> Texte

====

Pour la septième fois, l’Allemagne a vu à Stuttgart un défilé de La Manif pour tous locale

Ses membres prennent modèle sur la France, et espèrent parvenir au même retentissement… Pour la septième fois depuis février 2014, la ville allemande, capitale de la région prospère du Bade-Wurtemberg, a vu défiler ce dimanche 21 juin des opposants à la légalisation du mariage homosexuel et à «l’enseignement de l’idéologie du genre et la sexualisation des enfants dans les écoles».

Ce dernier point fait référence à un projet de réforme des programmes scolaires du Bade-Wurtemberg prévue pour la rentrée 2015, en vertu de laquelle les collégiens et les lycéens seraient sensibilisés à la «tolérance de la diversité sexuelle». Il n’en fallait pas plus pour provoquer une levée de boucliers au sein des milieux conservateurs et traditionalistes. Ce fut le point de départ du mouvement.

====

> Données fournies
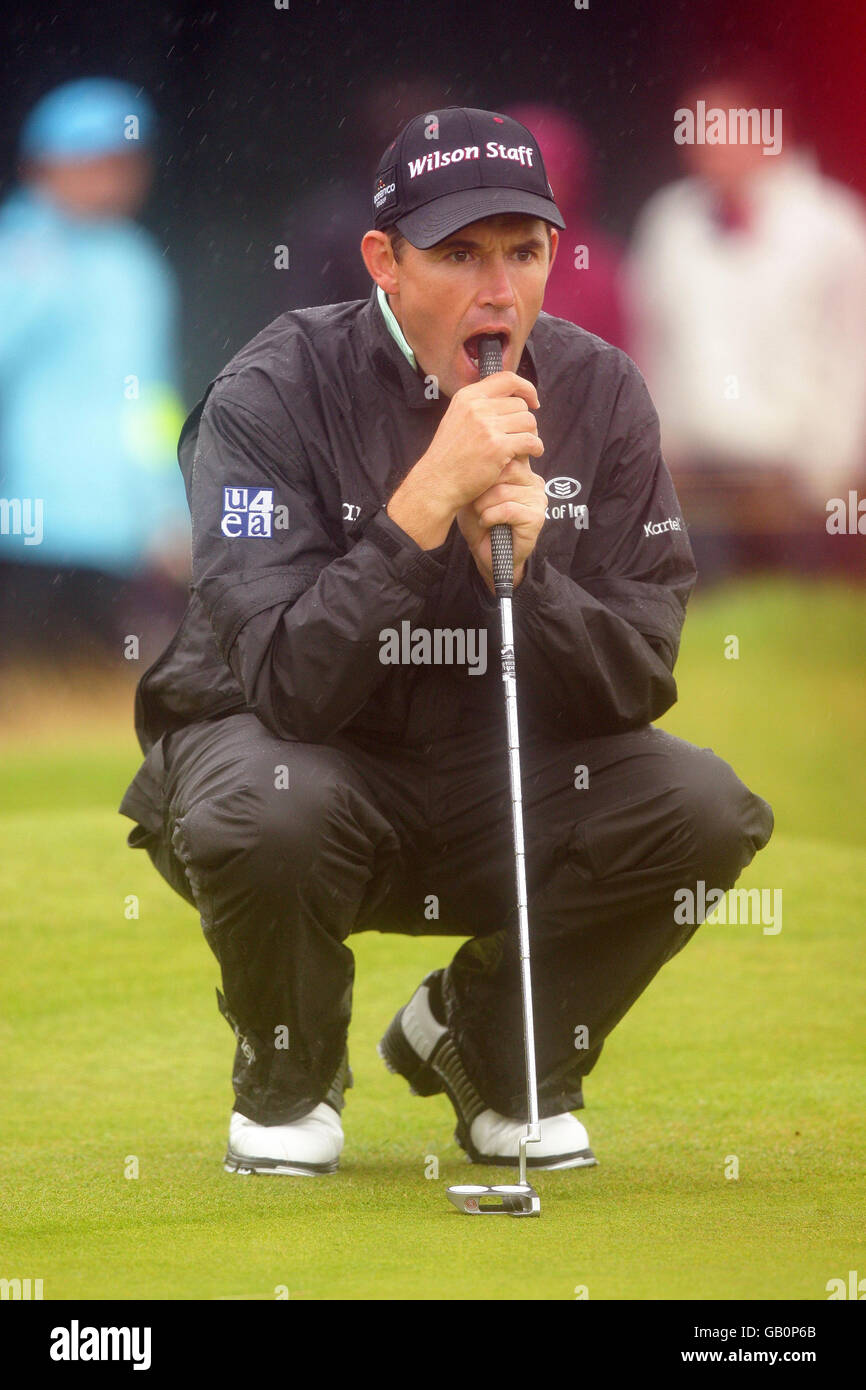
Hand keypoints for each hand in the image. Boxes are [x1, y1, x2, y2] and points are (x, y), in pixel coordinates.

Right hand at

====

> Consignes
**A)** Indiquez si chacune des affirmations suivantes est conforme au texte sur le défilé de Stuttgart, en répondant par oui ou par non et en citant les mots du texte qui le justifient. (i) Le défilé du dimanche 21 juin était le septième à Stuttgart depuis février 2014. (ii) Stuttgart est présentée comme la capitale de la Bavière. (iii) La réforme des programmes scolaires devait s'appliquer à la rentrée 2016.
**B)** D'après le texte sur le défilé de Stuttgart, à quoi le projet de réforme des programmes scolaires devait-il sensibiliser les collégiens et les lycéens ?
**C)** Poursuivez le texte sur le défilé de Stuttgart à partir de sa dernière phrase.

> Corrigé
**A)**
(i) Oui : « Pour la septième fois depuis février 2014 ».
(ii) Non : « capitale de la région prospère du Bade-Wurtemberg ».
(iii) Non : « prévue pour la rentrée 2015 ».

**B)** À la « tolérance de la diversité sexuelle ».

**C)**
La manifestation de Stuttgart, ouvertement soutenue par le parti populiste et eurosceptique Alternative für Deutschland mais boudée par les grands partis, a poussé le mimétisme jusqu’à se nommer la Demo für Alle, traduction littérale de «la Manif pour tous», et à se doter d’une égérie catholique et cathodique, la journaliste et polémiste Birgit Kelle, 40 ans, mariée, mère de quatre enfants et auteur du pamphlet Gender-gaga: comment une idéologie absurde veut chambouler notre quotidien, paru en mars 2015.

L’admiration pour le modèle français

«Nous avons adopté une identité visuelle et des des logos qui ressemblent à ceux de la Manif pour Tous, en concertation avec eux. Mais nos logos ne sont pas tout à fait identiques», précise la baronne Hedwig von Beverfoerde, fondatrice du mouvement Initiative Familienschutz («initiative pour la protection de la famille») et coordinatrice de la Demo für Alle.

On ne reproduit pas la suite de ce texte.